**Text provided:**
'''

Is Jrue Holiday an All-Star? Breaking Down the Damaja's Mid-Season Qualifications

Is Jrue Holiday an All-Star? Breaking Down the Damaja's Mid-Season Qualifications

It's pretty cool to even be talking about All-Star consideration for one
of our young, homegrown guys this season. It took Andre Iguodala eight
years and a lucky hot start from the Sixers to be given even strong
consideration for the All-Star team, but this year, fourth-year point
guard Jrue Holiday is putting up career-best, Most Improved Player-type
numbers that have forced his name into the discussion. However, the
Damaja's case is far from cut and dry, so let's analyze his chances from
five relevant factors and see what kind of odds he has of making it to
H-Town this All-Star Weekend:


Superficial Stats. This is the category where Jrue is the
strongest. His first-level stats—the kind you'd see in a box-score—are
almost across-the-board excellent. Not only is he third in the league in
assists with his 8.9 a game, but he's thirteenth in the league in
scoring with his 18.9 a game. His 45% shooting and 36% from three are
very acceptable for a point guard, and even though he still turns the
ball over too much (3.7 a game, one of the league leaders), that number
is down from the league-leading four-something he was averaging earlier,
and is no longer such a blight on his resume. He's also grabbing four
rebounds a game and averaging over a steal per, for a very strong
overall stat line. There's no question that Jrue is a worthy All-Star by
these numbers alone.

'''

**List of tasks:**
1. Duplicate the section of the Jrue Holiday article that opens with the words containing "Superficial Stats. This" and closes with "these numbers alone.".
2. In the Jrue Holiday article, where does Holiday rank in the league in scoring?

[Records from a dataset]
'''

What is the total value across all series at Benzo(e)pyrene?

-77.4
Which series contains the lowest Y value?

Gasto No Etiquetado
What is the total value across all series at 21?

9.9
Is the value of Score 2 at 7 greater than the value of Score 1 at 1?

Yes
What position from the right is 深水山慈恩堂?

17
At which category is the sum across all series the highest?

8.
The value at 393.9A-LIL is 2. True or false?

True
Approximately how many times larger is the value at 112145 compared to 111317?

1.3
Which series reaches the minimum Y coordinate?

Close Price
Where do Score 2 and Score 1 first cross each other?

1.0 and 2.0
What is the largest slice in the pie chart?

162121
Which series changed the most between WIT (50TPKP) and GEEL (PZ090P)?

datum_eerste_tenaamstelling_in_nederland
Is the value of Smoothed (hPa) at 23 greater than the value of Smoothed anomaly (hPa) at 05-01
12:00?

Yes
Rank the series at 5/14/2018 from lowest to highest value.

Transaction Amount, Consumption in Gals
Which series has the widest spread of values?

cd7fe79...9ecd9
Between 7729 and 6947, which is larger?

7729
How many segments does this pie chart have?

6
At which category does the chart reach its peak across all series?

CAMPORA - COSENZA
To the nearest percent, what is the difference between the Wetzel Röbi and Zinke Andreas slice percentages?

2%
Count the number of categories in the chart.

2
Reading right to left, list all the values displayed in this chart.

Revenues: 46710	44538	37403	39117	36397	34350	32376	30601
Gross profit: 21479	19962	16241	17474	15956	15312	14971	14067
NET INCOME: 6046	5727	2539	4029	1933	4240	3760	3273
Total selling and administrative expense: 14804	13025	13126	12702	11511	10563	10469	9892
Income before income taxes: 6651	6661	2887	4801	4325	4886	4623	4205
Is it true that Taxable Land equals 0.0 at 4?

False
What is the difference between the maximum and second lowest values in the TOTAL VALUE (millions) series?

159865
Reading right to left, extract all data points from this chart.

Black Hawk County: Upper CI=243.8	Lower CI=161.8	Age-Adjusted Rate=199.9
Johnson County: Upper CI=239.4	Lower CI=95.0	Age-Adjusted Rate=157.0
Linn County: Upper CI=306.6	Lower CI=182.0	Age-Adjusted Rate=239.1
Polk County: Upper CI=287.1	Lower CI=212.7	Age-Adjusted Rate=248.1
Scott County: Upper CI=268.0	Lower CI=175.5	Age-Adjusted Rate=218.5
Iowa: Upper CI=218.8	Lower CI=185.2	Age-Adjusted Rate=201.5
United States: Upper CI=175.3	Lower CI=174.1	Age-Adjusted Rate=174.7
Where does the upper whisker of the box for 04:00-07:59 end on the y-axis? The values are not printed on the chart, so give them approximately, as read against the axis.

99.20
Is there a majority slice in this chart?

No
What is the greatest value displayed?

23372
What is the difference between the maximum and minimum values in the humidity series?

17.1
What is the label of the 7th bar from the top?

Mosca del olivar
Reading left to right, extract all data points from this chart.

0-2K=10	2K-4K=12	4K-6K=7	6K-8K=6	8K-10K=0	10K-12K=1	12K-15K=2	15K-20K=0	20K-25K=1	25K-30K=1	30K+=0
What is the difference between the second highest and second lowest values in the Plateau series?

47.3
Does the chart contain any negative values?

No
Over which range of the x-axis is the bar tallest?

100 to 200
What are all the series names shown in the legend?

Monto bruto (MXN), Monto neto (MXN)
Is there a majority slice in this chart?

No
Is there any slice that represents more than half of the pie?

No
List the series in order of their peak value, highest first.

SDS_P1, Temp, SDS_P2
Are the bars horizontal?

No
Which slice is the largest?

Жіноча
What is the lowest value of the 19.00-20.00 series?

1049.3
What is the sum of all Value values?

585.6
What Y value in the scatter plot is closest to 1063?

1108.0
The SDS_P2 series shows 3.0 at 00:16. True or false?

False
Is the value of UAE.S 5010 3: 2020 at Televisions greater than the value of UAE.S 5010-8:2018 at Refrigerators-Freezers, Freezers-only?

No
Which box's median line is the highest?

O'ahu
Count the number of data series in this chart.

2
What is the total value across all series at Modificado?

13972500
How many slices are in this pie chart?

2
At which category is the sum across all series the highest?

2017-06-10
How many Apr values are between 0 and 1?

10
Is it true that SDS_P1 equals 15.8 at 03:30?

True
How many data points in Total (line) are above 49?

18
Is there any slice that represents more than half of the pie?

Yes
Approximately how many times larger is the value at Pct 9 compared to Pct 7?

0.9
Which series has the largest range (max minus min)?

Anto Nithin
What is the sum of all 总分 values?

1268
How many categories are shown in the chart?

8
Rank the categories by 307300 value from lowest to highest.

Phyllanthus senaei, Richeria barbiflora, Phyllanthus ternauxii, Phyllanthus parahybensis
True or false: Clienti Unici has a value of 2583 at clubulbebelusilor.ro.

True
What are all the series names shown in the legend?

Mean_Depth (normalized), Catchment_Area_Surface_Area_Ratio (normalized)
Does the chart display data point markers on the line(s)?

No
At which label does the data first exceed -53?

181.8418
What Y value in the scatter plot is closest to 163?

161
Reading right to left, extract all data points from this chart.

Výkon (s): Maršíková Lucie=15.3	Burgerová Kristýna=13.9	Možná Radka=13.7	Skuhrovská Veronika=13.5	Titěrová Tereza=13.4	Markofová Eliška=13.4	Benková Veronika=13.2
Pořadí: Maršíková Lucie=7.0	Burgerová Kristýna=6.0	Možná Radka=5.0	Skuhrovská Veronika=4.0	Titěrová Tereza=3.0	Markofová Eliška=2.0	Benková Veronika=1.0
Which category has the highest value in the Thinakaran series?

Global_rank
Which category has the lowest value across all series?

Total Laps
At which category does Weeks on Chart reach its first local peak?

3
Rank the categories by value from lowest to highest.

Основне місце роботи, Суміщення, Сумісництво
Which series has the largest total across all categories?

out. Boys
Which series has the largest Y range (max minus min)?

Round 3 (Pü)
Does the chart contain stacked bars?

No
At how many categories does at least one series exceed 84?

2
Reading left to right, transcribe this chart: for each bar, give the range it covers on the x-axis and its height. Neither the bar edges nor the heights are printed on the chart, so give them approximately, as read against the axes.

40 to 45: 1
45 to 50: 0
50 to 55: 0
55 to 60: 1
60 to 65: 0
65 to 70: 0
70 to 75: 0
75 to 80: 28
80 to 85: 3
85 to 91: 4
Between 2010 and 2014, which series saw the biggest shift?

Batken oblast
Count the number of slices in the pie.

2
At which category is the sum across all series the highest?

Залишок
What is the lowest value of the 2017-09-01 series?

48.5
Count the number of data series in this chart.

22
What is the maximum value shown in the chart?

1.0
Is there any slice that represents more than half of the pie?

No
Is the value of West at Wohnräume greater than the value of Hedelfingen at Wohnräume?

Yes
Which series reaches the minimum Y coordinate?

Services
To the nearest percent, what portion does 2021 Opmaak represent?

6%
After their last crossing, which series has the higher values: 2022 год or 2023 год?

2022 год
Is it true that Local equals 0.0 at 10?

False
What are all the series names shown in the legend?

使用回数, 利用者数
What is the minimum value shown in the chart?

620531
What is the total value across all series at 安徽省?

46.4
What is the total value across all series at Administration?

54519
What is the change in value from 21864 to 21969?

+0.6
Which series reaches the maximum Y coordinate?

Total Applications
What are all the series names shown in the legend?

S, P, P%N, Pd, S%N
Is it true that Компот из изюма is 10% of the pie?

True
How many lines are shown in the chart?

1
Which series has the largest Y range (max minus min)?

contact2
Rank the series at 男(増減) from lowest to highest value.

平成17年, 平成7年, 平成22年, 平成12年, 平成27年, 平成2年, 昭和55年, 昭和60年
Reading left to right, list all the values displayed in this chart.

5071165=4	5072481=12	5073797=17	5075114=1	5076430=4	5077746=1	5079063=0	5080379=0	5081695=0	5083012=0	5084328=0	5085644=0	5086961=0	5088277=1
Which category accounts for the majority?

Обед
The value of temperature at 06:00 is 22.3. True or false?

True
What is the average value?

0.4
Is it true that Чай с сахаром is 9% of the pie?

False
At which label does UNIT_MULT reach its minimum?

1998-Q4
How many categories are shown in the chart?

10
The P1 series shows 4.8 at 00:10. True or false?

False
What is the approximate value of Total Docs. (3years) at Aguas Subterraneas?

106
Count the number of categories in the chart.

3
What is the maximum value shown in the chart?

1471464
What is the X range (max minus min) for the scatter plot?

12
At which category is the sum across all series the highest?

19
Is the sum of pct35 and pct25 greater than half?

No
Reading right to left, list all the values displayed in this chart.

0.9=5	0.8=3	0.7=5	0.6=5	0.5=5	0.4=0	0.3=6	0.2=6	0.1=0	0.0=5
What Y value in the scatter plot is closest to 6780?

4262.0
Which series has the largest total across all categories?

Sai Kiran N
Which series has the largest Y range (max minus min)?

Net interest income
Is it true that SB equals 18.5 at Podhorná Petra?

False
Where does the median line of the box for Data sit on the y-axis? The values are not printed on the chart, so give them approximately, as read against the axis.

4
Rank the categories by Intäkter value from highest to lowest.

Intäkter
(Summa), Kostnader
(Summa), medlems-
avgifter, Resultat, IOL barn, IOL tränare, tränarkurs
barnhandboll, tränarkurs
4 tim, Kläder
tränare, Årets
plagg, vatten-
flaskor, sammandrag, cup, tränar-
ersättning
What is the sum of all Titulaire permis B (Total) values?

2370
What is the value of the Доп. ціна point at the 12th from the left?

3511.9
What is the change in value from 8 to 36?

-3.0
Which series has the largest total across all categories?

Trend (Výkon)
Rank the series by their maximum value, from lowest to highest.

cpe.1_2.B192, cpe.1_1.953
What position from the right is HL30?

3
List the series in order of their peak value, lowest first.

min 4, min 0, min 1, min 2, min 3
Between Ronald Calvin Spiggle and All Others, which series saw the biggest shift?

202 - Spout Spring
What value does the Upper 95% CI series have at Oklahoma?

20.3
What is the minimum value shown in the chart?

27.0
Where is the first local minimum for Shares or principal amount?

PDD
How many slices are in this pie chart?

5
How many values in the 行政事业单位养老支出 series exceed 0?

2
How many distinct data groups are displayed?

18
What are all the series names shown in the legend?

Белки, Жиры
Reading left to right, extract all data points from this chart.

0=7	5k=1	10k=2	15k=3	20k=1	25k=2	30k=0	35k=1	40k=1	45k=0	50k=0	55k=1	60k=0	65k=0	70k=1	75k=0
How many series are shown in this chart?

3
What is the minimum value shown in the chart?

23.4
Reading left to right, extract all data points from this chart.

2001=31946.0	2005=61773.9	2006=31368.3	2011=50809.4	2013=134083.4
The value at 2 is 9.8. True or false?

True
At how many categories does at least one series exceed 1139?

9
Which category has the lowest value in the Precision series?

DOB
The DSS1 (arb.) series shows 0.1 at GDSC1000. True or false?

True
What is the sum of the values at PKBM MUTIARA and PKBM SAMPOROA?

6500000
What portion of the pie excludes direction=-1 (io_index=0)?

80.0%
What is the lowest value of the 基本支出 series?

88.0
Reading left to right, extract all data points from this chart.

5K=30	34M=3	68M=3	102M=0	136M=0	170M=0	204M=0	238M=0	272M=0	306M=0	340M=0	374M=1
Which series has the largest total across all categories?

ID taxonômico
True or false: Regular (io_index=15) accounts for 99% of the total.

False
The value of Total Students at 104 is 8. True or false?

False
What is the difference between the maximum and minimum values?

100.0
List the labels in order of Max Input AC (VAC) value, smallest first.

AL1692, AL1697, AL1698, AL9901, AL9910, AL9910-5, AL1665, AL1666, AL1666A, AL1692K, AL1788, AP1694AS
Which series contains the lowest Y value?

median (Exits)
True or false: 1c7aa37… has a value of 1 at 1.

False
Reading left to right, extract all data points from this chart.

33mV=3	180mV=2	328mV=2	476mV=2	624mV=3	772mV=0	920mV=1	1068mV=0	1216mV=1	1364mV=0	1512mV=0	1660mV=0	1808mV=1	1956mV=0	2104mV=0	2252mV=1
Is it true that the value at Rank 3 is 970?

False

'''

**Your responses:**
1.
Superficial Stats. This is the category where Jrue is the
strongest. His first-level stats—the kind you'd see in a box-score—are
almost across-the-board excellent. Not only is he third in the league in
assists with his 8.9 a game, but he's thirteenth in the league in
scoring with his 18.9 a game. His 45% shooting and 36% from three are
very acceptable for a point guard, and even though he still turns the
ball over too much (3.7 a game, one of the league leaders), that number
is down from the league-leading four-something he was averaging earlier,
and is no longer such a blight on his resume. He's also grabbing four
rebounds a game and averaging over a steal per, for a very strong
overall stat line. There's no question that Jrue is a worthy All-Star by
these numbers alone.

2. Thirteenth, with 18.9 a game.